Exercise passage >>
┌────────

When I was a child, Halloween was the time when, as soon as evening fell, we kids could roam alone through our small town, dressed in homemade costumes, being invited into almost every home on the block to pick up homemade goodies. Costumes and decorations were mostly silly rather than scary. People knew each other and, except for a possible stomach ache from too many sweets, there were no fears of anything bad happening to anyone. It was FUN!
By the time I was a mother, there were threats that had not existed in my childhood, with fears spread widely, and not knowing many people in our neighborhood. So I went along with my kids, made sure they could see in their costumes, picked the houses we went to, crossed streets carefully, and checked the candy before I let them eat it. Eventually, my kids persuaded me that they could stay safe without me, so they went with friends after we had agreed on where they would roam, the homes of people we knew well where they could go inside, the homes where they would stay on the doorsteps, how they would look carefully before crossing streets, and, unless they got it from a person or store we knew well, to save most goodies to be checked before being eaten. And, despite the changes, it was still FUN!

└────────

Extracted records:
┌────────

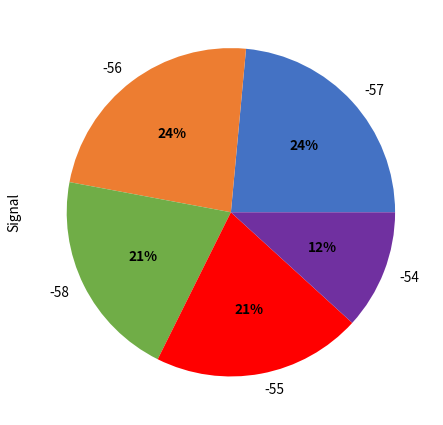

What is the smallest slice in the pie chart?

-54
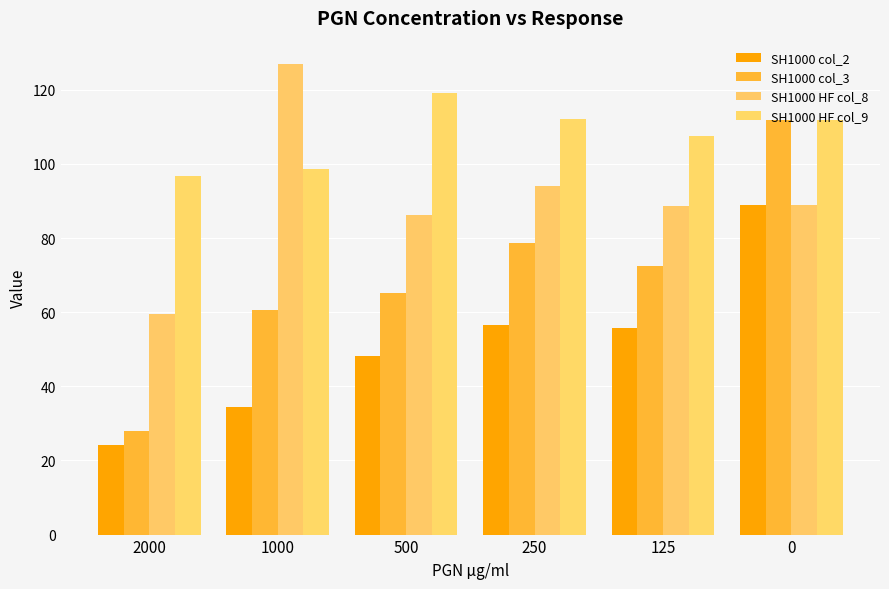

How many bars are there in each group?

4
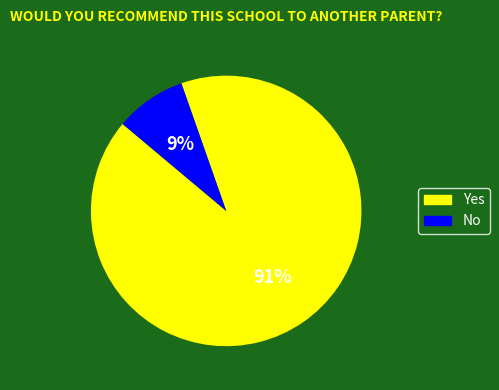

To the nearest percent, what portion does Yes represent?

91%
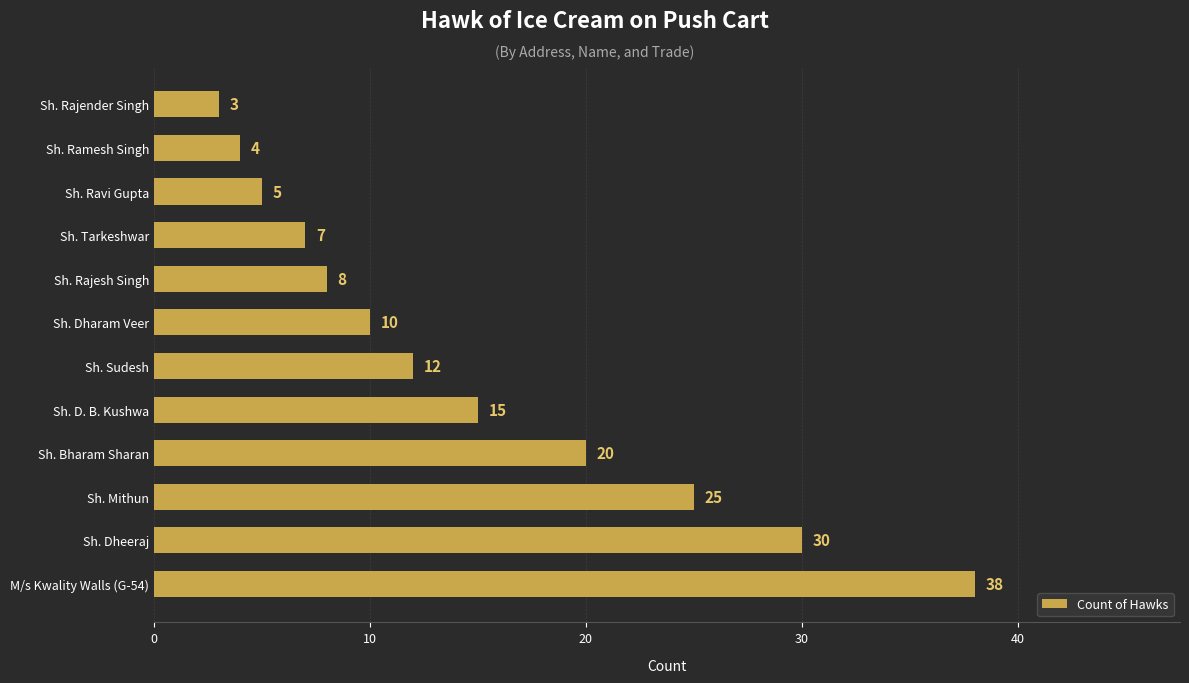

What is the difference between the values at Sh. Bharam Sharan and Sh. D. B. Kushwa?

5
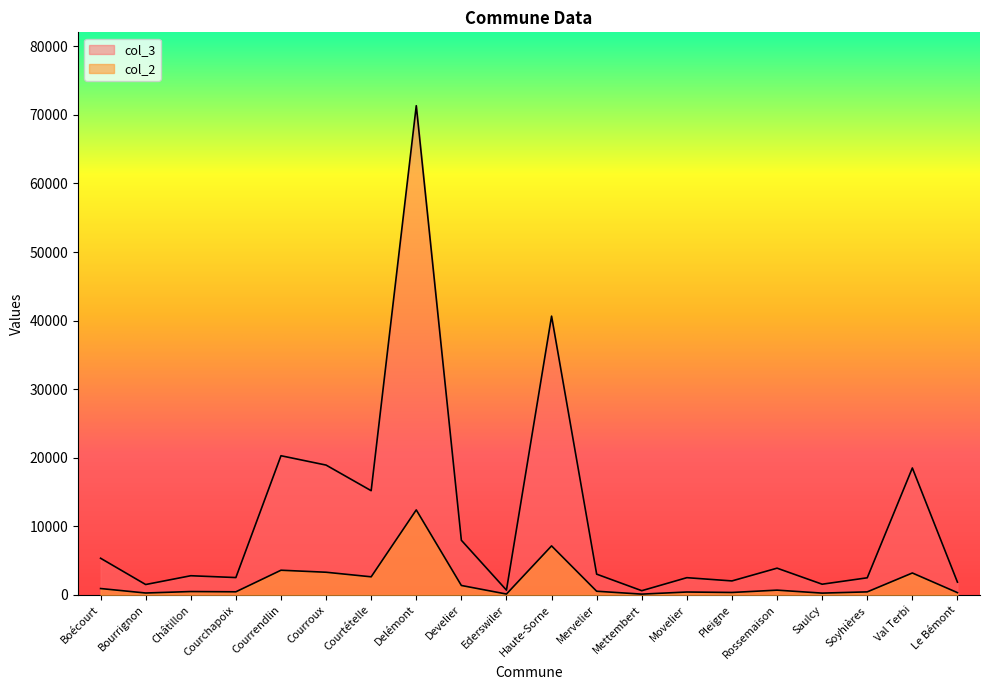

What is the label of the 20th point from the right?

Boécourt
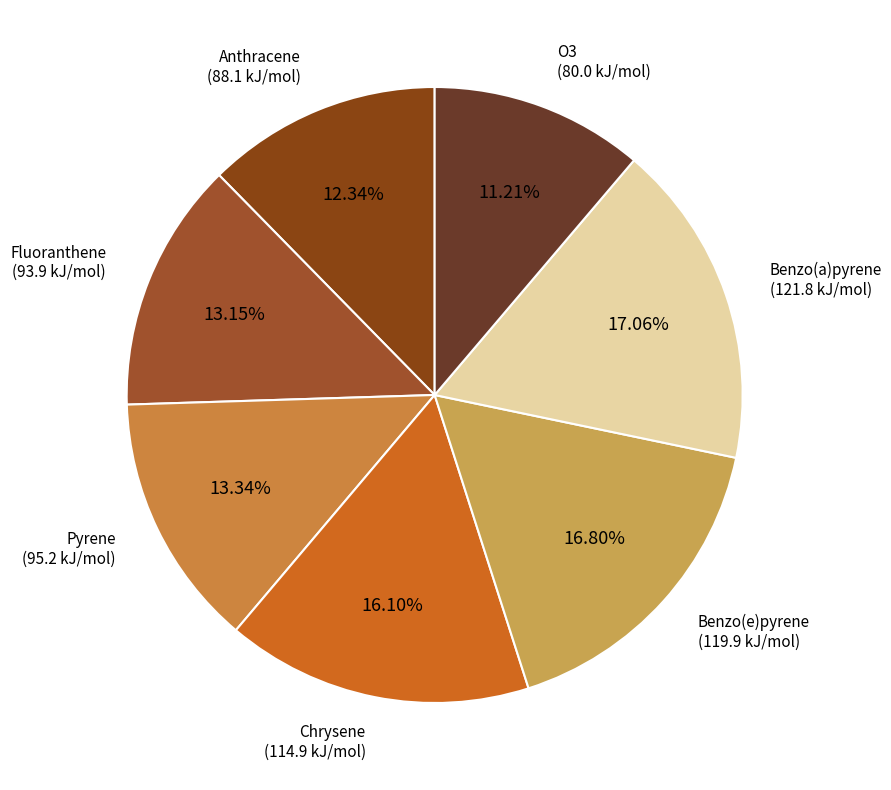

Count the number of slices in the pie.

7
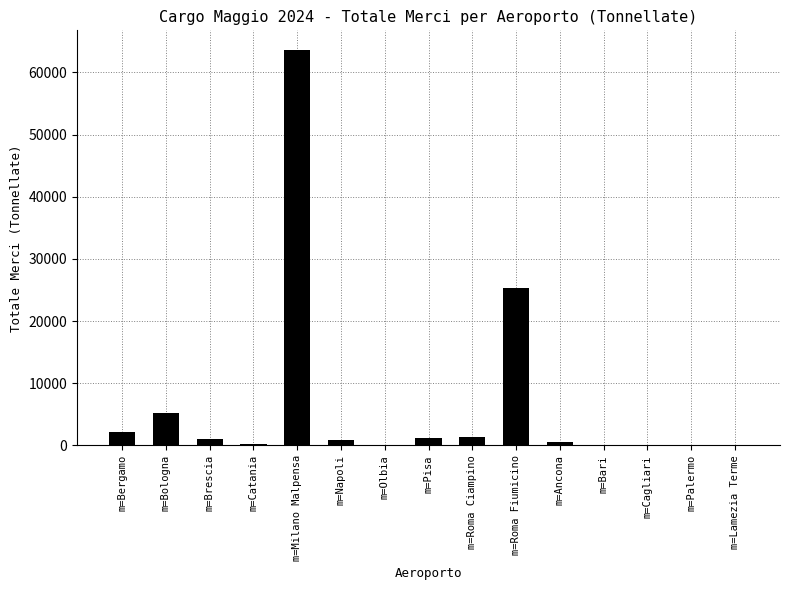

Where does the data first go above 895?

m=Bergamo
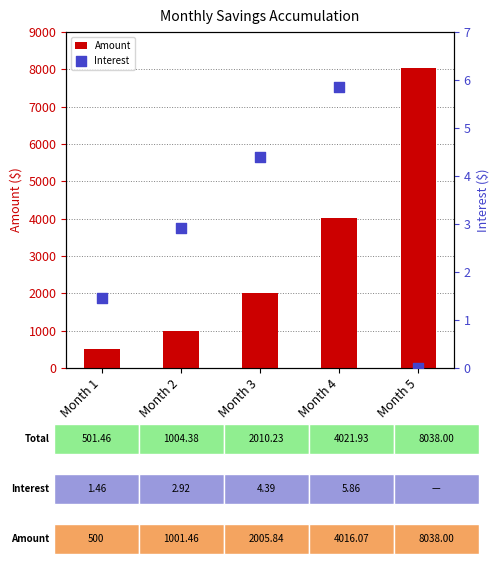

Which series has the largest total across all categories?

Amount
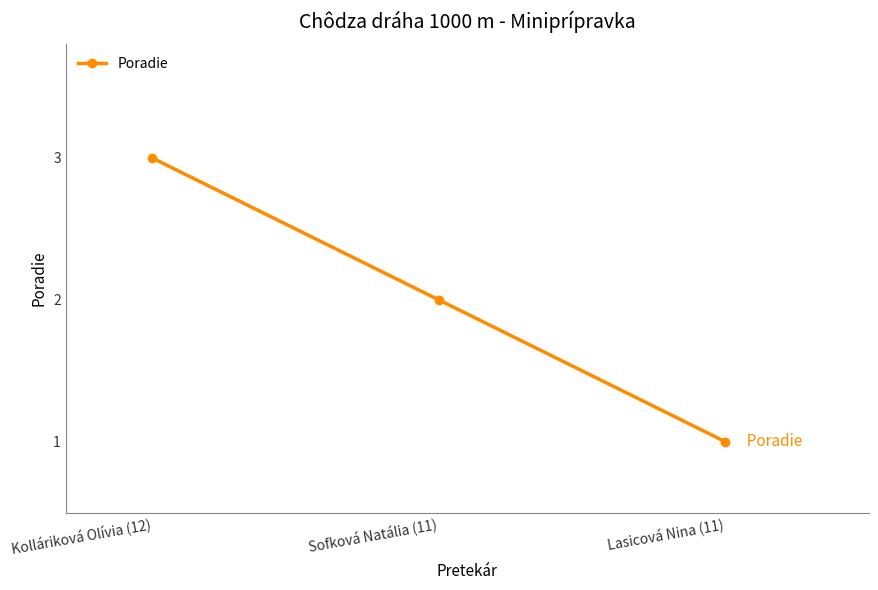

Which label corresponds to the smallest value in the chart?

Lasicová Nina (11)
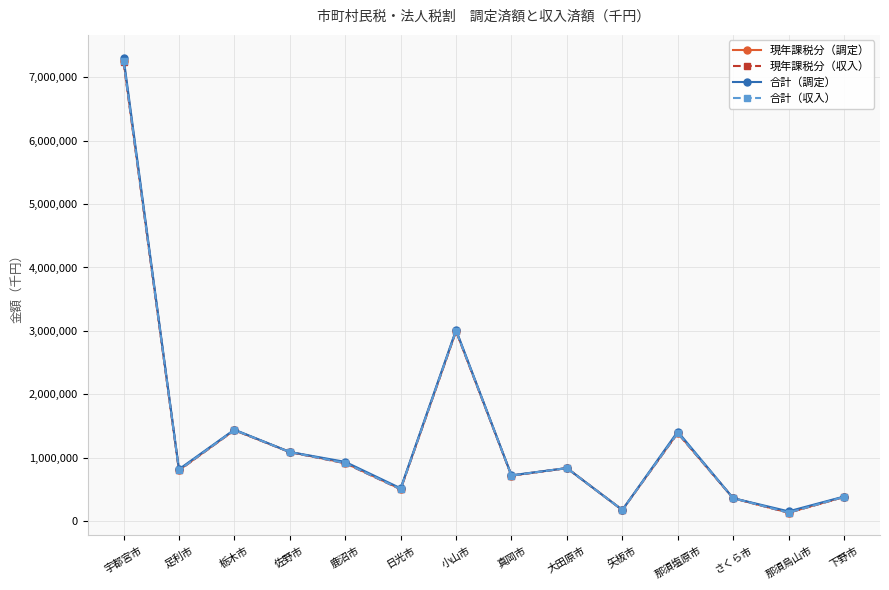

At which category does the chart reach its peak across all series?

宇都宮市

└────────

What is being asked >> Copy everything in the Halloween passage from "When I was a" down to "It was FUN!", substituting "handmade" for "homemade".

Exercise response >>
When I was a child, Halloween was the time when, as soon as evening fell, we kids could roam alone through our small town, dressed in handmade costumes, being invited into almost every home on the block to pick up handmade goodies. Costumes and decorations were mostly silly rather than scary. People knew each other and, except for a possible stomach ache from too many sweets, there were no fears of anything bad happening to anyone. It was FUN!